§ What is being asked: Below are several records. Retype exactly those lines running from the one with "left front paw: (626, 1129)" through the one with "right knee: (393, 333)", end lines included, and no others.

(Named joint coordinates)

-------

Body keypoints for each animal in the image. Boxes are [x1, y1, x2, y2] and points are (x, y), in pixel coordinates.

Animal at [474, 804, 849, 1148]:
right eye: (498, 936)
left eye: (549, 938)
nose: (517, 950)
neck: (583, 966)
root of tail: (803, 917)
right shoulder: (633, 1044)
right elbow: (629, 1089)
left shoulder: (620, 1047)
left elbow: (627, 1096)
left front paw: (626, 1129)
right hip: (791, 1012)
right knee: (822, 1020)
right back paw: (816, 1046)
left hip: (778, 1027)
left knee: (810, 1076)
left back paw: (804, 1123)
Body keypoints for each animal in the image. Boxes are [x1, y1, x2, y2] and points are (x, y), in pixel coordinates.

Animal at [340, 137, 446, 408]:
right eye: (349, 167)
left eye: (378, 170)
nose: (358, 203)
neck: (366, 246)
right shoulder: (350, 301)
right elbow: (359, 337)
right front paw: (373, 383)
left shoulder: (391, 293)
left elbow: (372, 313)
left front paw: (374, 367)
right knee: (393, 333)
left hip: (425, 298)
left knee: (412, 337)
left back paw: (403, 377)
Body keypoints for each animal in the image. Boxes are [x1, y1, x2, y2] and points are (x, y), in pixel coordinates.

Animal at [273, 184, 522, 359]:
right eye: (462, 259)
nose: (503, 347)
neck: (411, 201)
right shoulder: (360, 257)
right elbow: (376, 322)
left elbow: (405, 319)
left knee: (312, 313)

-------

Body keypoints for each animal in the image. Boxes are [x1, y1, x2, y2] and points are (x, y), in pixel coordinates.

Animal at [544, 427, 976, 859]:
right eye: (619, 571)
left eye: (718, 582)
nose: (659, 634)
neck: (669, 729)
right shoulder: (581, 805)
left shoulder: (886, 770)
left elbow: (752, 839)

-------

§ Expected answer:
left front paw: (626, 1129)
right hip: (791, 1012)
right knee: (822, 1020)
right back paw: (816, 1046)
left hip: (778, 1027)
left knee: (810, 1076)
left back paw: (804, 1123)
Body keypoints for each animal in the image. Boxes are [x1, y1, x2, y2] and points are (x, y), in pixel coordinates.

Animal at [340, 137, 446, 408]:
right eye: (349, 167)
left eye: (378, 170)
nose: (358, 203)
neck: (366, 246)
right shoulder: (350, 301)
right elbow: (359, 337)
right front paw: (373, 383)
left shoulder: (391, 293)
left elbow: (372, 313)
left front paw: (374, 367)
right knee: (393, 333)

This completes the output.